(Transcribed page contents)
····················
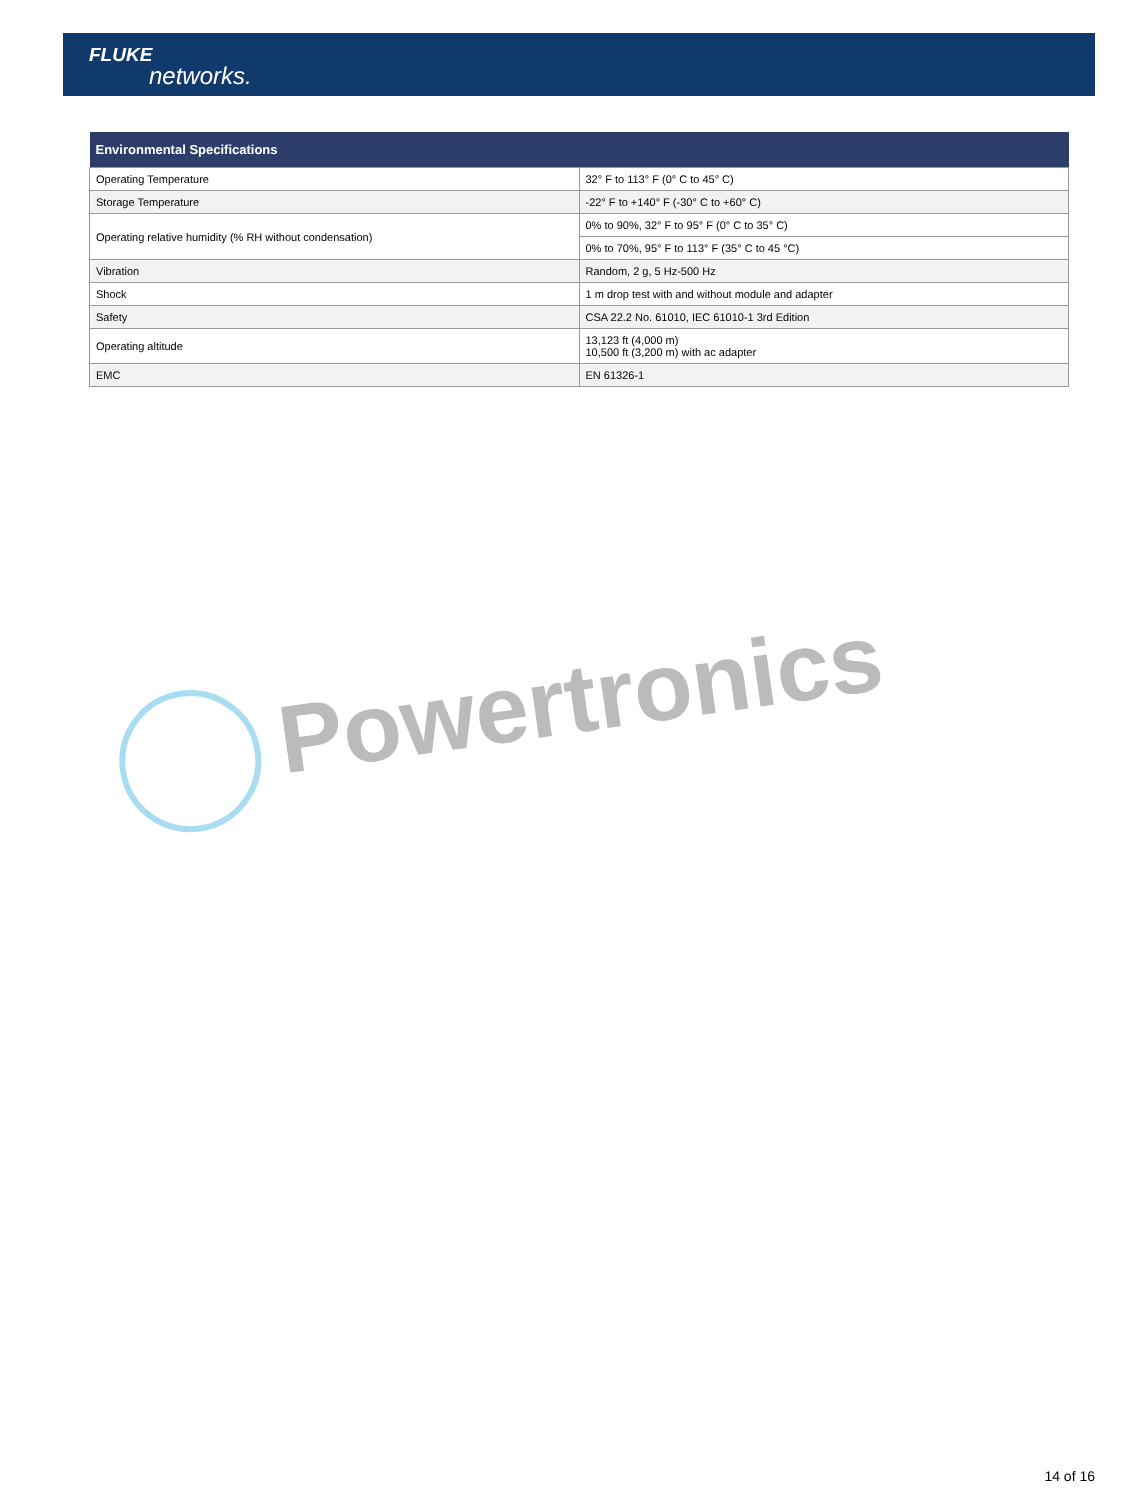FLUKE
networks.
| Environmental Specifications | |
| --- | --- |
| Operating Temperature | 32° F to 113° F (0° C to 45° C) |
| Storage Temperature | -22° F to +140° F (-30° C to +60° C) |
| Operating relative humidity (% RH without condensation) | 0% to 90%, 32° F to 95° F (0° C to 35° C) |
| | 0% to 70%, 95° F to 113° F (35° C to 45 °C) |
| Vibration | Random, 2 g, 5 Hz-500 Hz |
| Shock | 1 m drop test with and without module and adapter |
| Safety | CSA 22.2 No. 61010, IEC 61010-1 3rd Edition |
| Operating altitude | 13,123 ft (4,000 m) 10,500 ft (3,200 m) with ac adapter |
| EMC | EN 61326-1 |
Powertronics
14 of 16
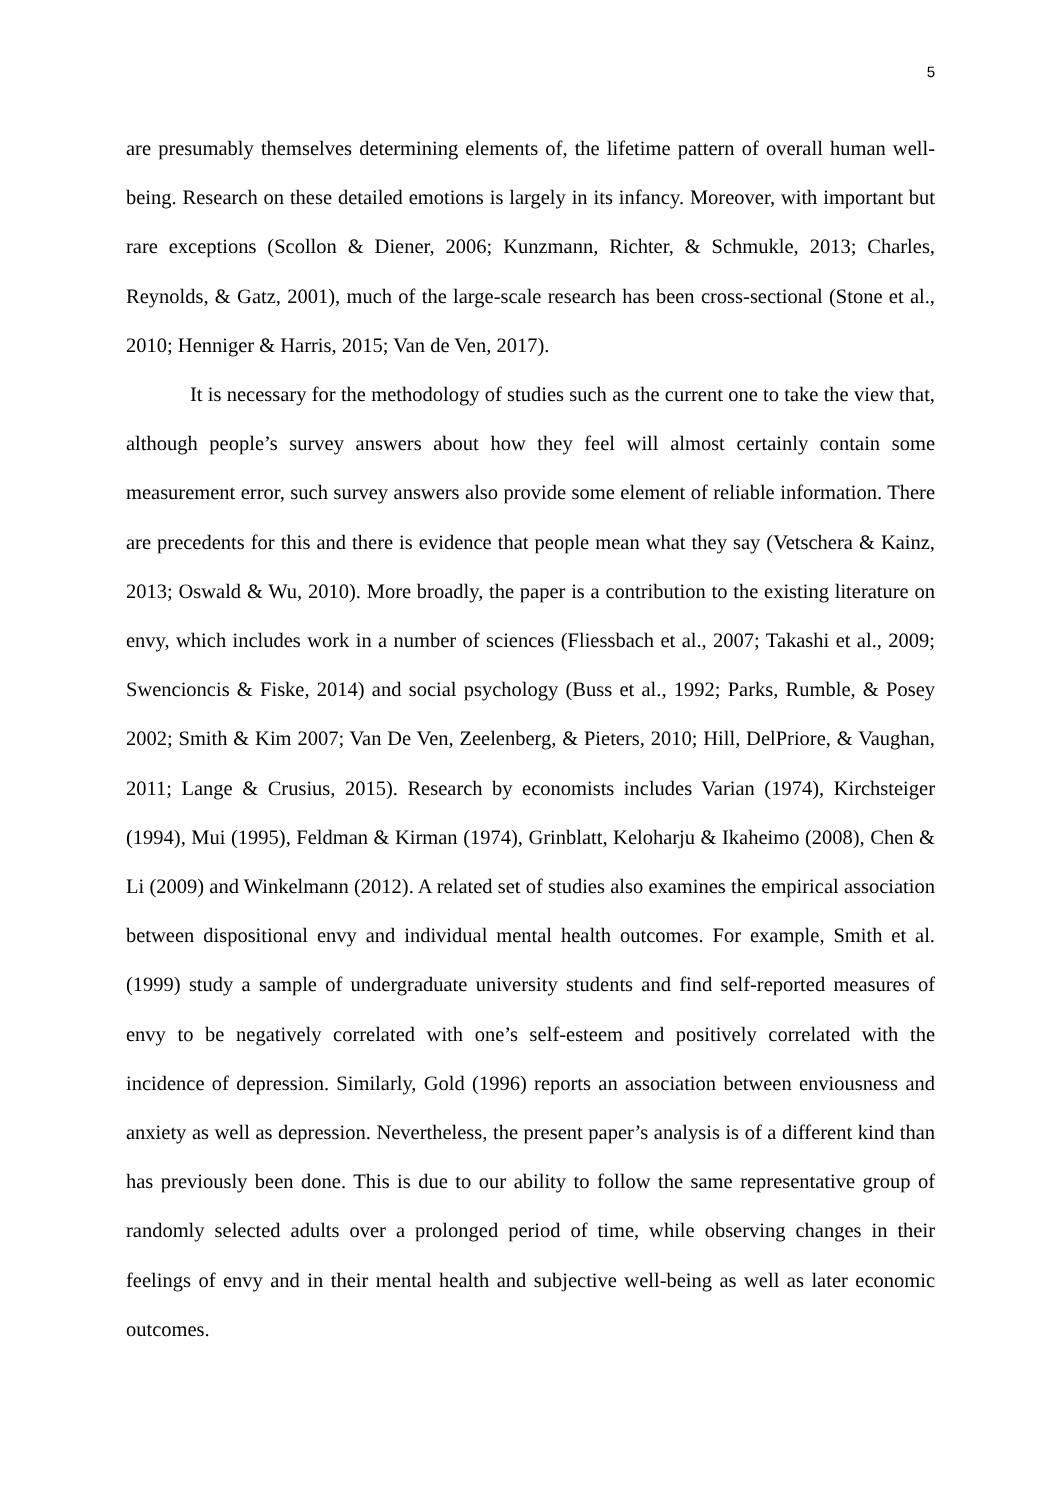5
are presumably themselves determining elements of, the lifetime pattern of overall human well-being. Research on these detailed emotions is largely in its infancy. Moreover, with important but rare exceptions (Scollon & Diener, 2006; Kunzmann, Richter, & Schmukle, 2013; Charles, Reynolds, & Gatz, 2001), much of the large-scale research has been cross-sectional (Stone et al., 2010; Henniger & Harris, 2015; Van de Ven, 2017).
It is necessary for the methodology of studies such as the current one to take the view that, although people’s survey answers about how they feel will almost certainly contain some measurement error, such survey answers also provide some element of reliable information. There are precedents for this and there is evidence that people mean what they say (Vetschera & Kainz, 2013; Oswald & Wu, 2010). More broadly, the paper is a contribution to the existing literature on envy, which includes work in a number of sciences (Fliessbach et al., 2007; Takashi et al., 2009; Swencioncis & Fiske, 2014) and social psychology (Buss et al., 1992; Parks, Rumble, & Posey 2002; Smith & Kim 2007; Van De Ven, Zeelenberg, & Pieters, 2010; Hill, DelPriore, & Vaughan, 2011; Lange & Crusius, 2015). Research by economists includes Varian (1974), Kirchsteiger (1994), Mui (1995), Feldman & Kirman (1974), Grinblatt, Keloharju & Ikaheimo (2008), Chen & Li (2009) and Winkelmann (2012). A related set of studies also examines the empirical association between dispositional envy and individual mental health outcomes. For example, Smith et al. (1999) study a sample of undergraduate university students and find self-reported measures of envy to be negatively correlated with one’s self-esteem and positively correlated with the incidence of depression. Similarly, Gold (1996) reports an association between enviousness and anxiety as well as depression. Nevertheless, the present paper’s analysis is of a different kind than has previously been done. This is due to our ability to follow the same representative group of randomly selected adults over a prolonged period of time, while observing changes in their feelings of envy and in their mental health and subjective well-being as well as later economic outcomes.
····················
# EXERCISE PROMPT
Please print the lines above exactly, beginning at the first line of the entries and ending at the line holding "are presumably themselves", and leave the pictures out.

# ANSWER TO THE EXERCISE
FLUKE
networks.
| Environmental Specifications | |
| --- | --- |
| Operating Temperature | 32° F to 113° F (0° C to 45° C) |
| Storage Temperature | -22° F to +140° F (-30° C to +60° C) |
| Operating relative humidity (% RH without condensation) | 0% to 90%, 32° F to 95° F (0° C to 35° C) |
| | 0% to 70%, 95° F to 113° F (35° C to 45 °C) |
| Vibration | Random, 2 g, 5 Hz-500 Hz |
| Shock | 1 m drop test with and without module and adapter |
| Safety | CSA 22.2 No. 61010, IEC 61010-1 3rd Edition |
| Operating altitude | 13,123 ft (4,000 m) 10,500 ft (3,200 m) with ac adapter |
| EMC | EN 61326-1 |
Powertronics
14 of 16
5
are presumably themselves determining elements of, the lifetime pattern of overall human well-being. Research on these detailed emotions is largely in its infancy. Moreover, with important but rare exceptions (Scollon & Diener, 2006; Kunzmann, Richter, & Schmukle, 2013; Charles, Reynolds, & Gatz, 2001), much of the large-scale research has been cross-sectional (Stone et al., 2010; Henniger & Harris, 2015; Van de Ven, 2017).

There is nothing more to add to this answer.